Saved data entries
+++

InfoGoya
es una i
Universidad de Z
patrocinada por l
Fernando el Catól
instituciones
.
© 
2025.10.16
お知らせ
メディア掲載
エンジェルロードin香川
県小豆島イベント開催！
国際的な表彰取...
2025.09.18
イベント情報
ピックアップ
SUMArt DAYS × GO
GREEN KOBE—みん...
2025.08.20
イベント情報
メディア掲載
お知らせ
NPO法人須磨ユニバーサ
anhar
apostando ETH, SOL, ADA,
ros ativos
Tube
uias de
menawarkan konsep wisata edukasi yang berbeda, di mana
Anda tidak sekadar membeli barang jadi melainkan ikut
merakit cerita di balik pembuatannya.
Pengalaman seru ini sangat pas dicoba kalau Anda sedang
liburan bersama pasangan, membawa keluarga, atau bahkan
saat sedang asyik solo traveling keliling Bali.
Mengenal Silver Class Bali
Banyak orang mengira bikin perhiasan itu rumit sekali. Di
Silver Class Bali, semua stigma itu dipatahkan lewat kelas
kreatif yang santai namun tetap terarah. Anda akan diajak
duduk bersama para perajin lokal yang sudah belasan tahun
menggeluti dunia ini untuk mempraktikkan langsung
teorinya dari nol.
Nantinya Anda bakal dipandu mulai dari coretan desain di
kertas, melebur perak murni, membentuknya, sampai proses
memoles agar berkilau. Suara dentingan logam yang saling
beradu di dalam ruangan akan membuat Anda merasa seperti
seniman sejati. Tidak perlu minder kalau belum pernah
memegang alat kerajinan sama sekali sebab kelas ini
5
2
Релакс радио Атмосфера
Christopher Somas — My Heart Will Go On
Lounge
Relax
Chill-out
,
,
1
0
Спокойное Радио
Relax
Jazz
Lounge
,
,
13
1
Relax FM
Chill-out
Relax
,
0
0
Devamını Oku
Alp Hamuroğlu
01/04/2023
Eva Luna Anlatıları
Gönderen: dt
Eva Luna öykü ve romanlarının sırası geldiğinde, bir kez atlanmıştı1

+++

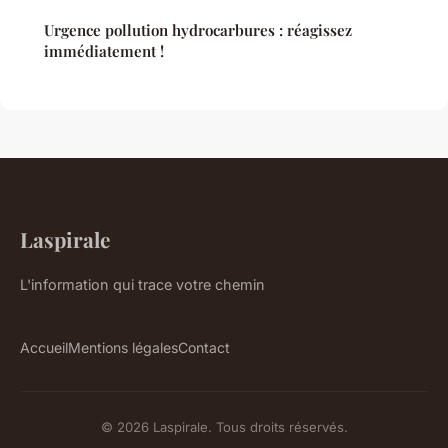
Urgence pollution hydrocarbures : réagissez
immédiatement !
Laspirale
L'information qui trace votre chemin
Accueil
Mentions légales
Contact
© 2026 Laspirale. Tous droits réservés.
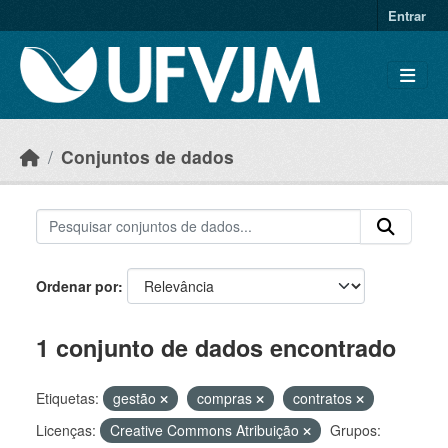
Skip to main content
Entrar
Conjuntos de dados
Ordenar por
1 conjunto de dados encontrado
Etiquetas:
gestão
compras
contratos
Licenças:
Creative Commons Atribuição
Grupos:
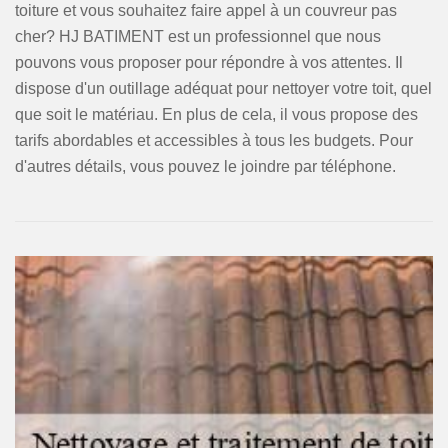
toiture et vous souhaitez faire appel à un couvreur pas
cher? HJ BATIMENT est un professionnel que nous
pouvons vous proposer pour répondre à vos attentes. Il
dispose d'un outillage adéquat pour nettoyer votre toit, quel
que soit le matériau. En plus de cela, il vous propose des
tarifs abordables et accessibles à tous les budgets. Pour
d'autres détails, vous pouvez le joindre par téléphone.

+++

Output word for word the lines of the material starting at the line that contains "toiture et vous" and ending at the line that contains "d'autres détails, vous", including both of those lines.

*Problem solution*
toiture et vous souhaitez faire appel à un couvreur pas
cher? HJ BATIMENT est un professionnel que nous
pouvons vous proposer pour répondre à vos attentes. Il
dispose d'un outillage adéquat pour nettoyer votre toit, quel
que soit le matériau. En plus de cela, il vous propose des
tarifs abordables et accessibles à tous les budgets. Pour
d'autres détails, vous pouvez le joindre par téléphone.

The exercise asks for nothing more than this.